We also have organizational communication issues within law enforcement. You’ll have a command staff or chief who clearly understands what’s going on and what needs to be done, but then you have this disconnect with the troops on the ground, who don’t understand what and why this is happening.

It’s important for law enforcement to have those internal conversations as well, because what you then get is this disconnect on how the policy is implemented, or how it’s interfered with by folks who don’t understand or believe in what leadership has decided to do.

Epoch Times: How do you get the community to voice concerns to the police department?

Keesee: What we do is we organize forums. We connect with grassroots organizations on the ground locally, we work through them to use a community center, or a church.

We allow the community to decide who they’d like to have at the meeting. So it’s not uncommon that the community asks the chief to be there—not to be in the panel, but in the audience and listen to what’s going on.

It’s not just bash the police. People tend to think these community meetings go to that. But the majority of meetings we’ve attended, people are extremely supportive of law enforcement. The concern always stems around the small number of officers who when they do something wrong, just ruins it for the entire organization. There’s always concern around how come departments don’t deal with that?

Epoch Times: How can police departments make sure use of force is done safely and fairly?

Keesee: That’s going to vary from department to department, so a lot of them have use of force review boards that review each incident where force has been used or applied, then corrections are made, or [officers are] disciplined.

Epoch Times: Are the reviews usually done within the police department?

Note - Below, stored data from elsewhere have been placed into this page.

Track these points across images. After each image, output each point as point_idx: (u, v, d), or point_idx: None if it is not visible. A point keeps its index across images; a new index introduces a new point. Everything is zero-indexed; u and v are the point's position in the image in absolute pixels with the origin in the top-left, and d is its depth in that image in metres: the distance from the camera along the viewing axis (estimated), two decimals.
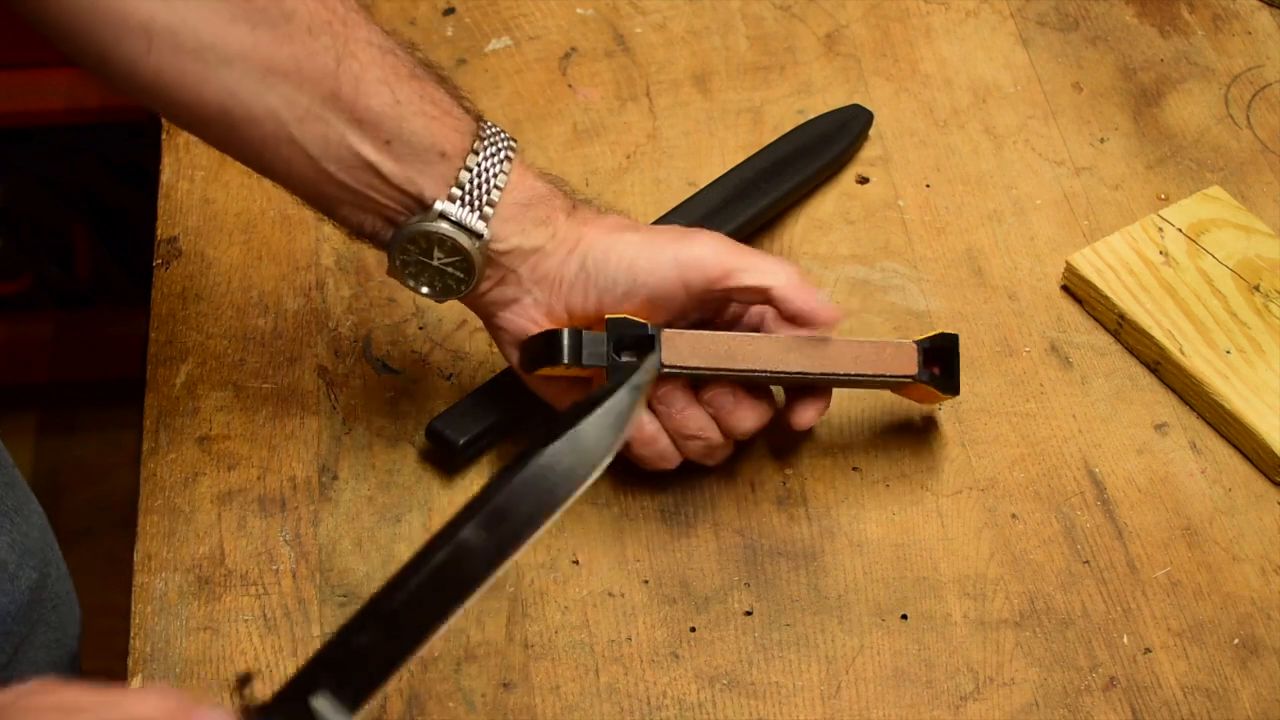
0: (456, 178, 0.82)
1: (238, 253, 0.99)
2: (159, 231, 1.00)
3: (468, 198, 0.82)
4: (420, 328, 0.96)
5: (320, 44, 0.80)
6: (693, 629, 0.84)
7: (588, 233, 0.85)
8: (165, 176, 1.03)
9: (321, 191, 0.83)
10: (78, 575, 1.07)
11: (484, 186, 0.82)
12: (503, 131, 0.84)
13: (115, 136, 1.84)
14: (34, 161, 1.88)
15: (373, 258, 0.98)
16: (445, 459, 0.90)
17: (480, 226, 0.82)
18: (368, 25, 0.82)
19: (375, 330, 0.96)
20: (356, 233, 0.84)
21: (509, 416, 0.90)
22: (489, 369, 0.93)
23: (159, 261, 0.99)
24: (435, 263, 0.83)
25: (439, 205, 0.82)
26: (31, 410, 2.02)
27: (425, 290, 0.85)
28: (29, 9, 0.79)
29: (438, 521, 0.88)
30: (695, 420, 0.85)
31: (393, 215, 0.83)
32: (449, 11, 1.14)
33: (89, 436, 2.00)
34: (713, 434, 0.86)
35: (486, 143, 0.83)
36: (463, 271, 0.83)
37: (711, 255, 0.84)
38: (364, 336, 0.96)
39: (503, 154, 0.83)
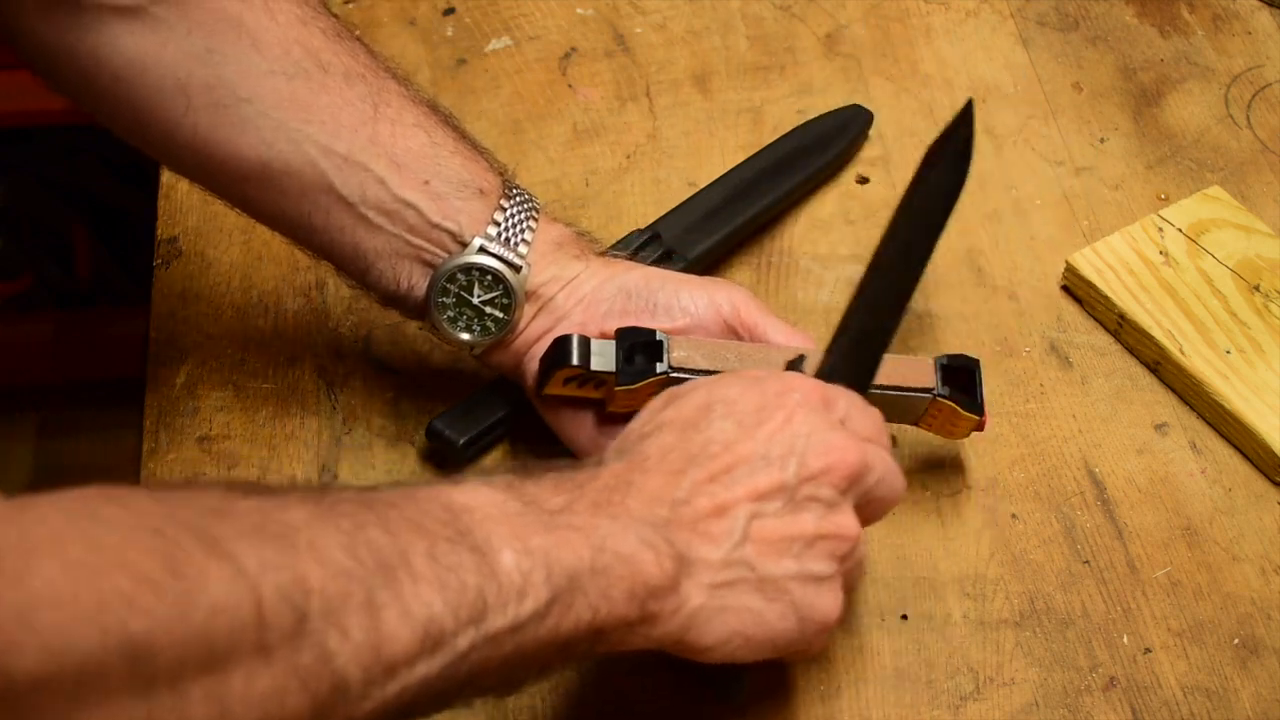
0: (493, 216, 0.83)
1: (238, 253, 0.99)
2: (159, 231, 1.00)
3: (504, 234, 0.83)
4: (420, 328, 0.96)
5: (356, 92, 0.82)
6: None
7: (621, 266, 0.86)
8: (165, 176, 1.03)
9: (359, 243, 0.83)
10: None
11: (519, 226, 0.84)
12: (525, 190, 0.86)
13: (115, 137, 1.84)
14: (34, 161, 1.88)
15: None
16: (445, 459, 0.90)
17: (520, 258, 0.83)
18: (396, 79, 0.84)
19: (375, 330, 0.96)
20: (392, 293, 0.85)
21: (509, 416, 0.90)
22: (489, 369, 0.93)
23: (159, 261, 0.99)
24: (476, 300, 0.84)
25: (478, 240, 0.83)
26: (31, 410, 2.02)
27: (465, 336, 0.85)
28: (62, 80, 0.82)
29: None
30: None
31: (430, 257, 0.83)
32: (449, 11, 1.14)
33: (89, 436, 2.00)
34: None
35: (514, 190, 0.85)
36: (502, 310, 0.84)
37: (744, 300, 0.85)
38: (364, 336, 0.96)
39: (530, 203, 0.85)
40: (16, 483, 1.95)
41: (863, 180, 1.05)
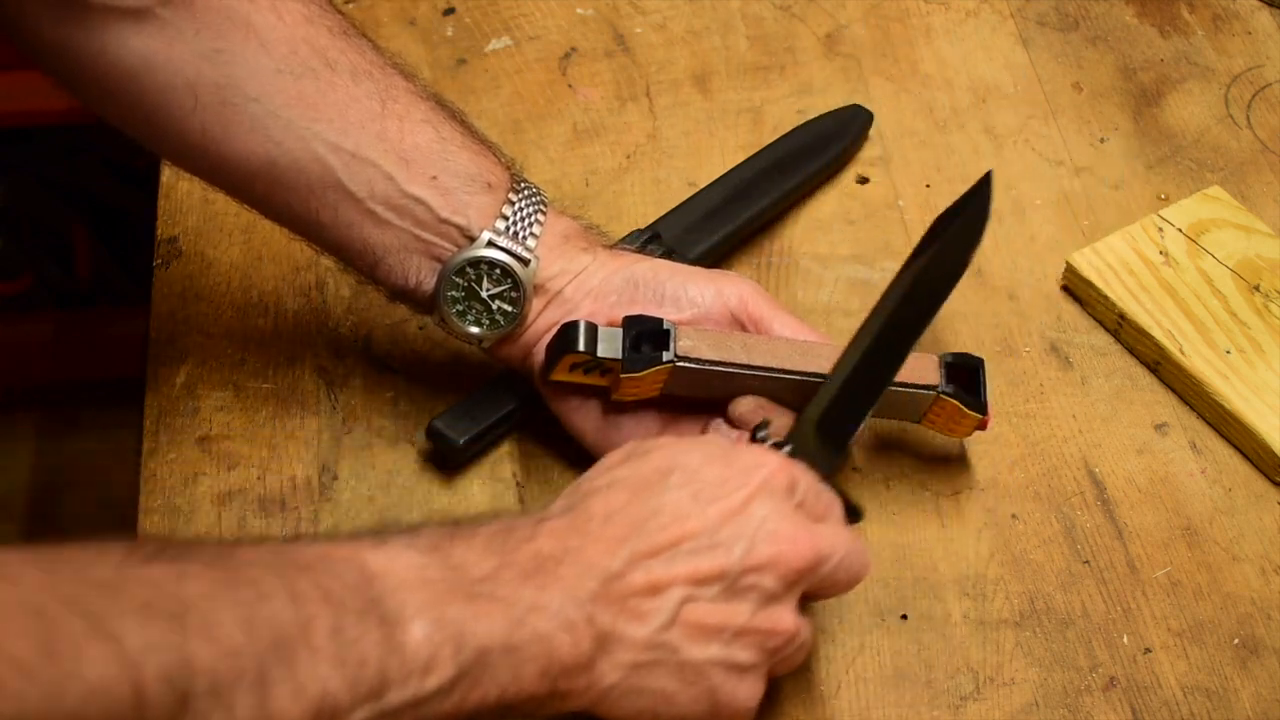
0: (501, 210, 0.83)
1: (238, 253, 0.99)
2: (159, 231, 1.00)
3: (513, 228, 0.83)
4: (420, 328, 0.96)
5: (363, 89, 0.82)
6: None
7: (629, 259, 0.86)
8: (165, 176, 1.03)
9: (367, 239, 0.83)
10: None
11: (527, 219, 0.84)
12: (533, 184, 0.86)
13: (115, 136, 1.84)
14: (34, 161, 1.89)
15: None
16: (445, 459, 0.90)
17: (528, 251, 0.83)
18: (403, 75, 0.85)
19: (375, 330, 0.96)
20: (401, 288, 0.85)
21: (509, 416, 0.90)
22: (489, 369, 0.93)
23: (159, 261, 0.99)
24: (484, 294, 0.83)
25: (486, 234, 0.83)
26: (31, 410, 2.02)
27: (475, 330, 0.85)
28: (69, 81, 0.81)
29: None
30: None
31: (439, 252, 0.83)
32: (449, 11, 1.14)
33: (89, 436, 2.00)
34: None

Keesee: Sometimes it’s done internally, sometimes there’s a use of force board comprised of community members and law enforcement. It’s very individualized and up to the department.

Epoch Times: Any anecdotal or empirical evidence to show which way works better?

Keesee: Ideally, when community members are part of that, that certainly helps with the legitimacy and trust of the department. The community members will understand how use of force is applied and when it’s applied, the circumstances of it.

Typically, as transparent as you can be, is always going to be the way to go. But you also have to be mindful that officers have rights that you have to protect. These are our employees. When something does happen, there’s going to be an investigation, and you have to be mindful not to contaminate the investigation.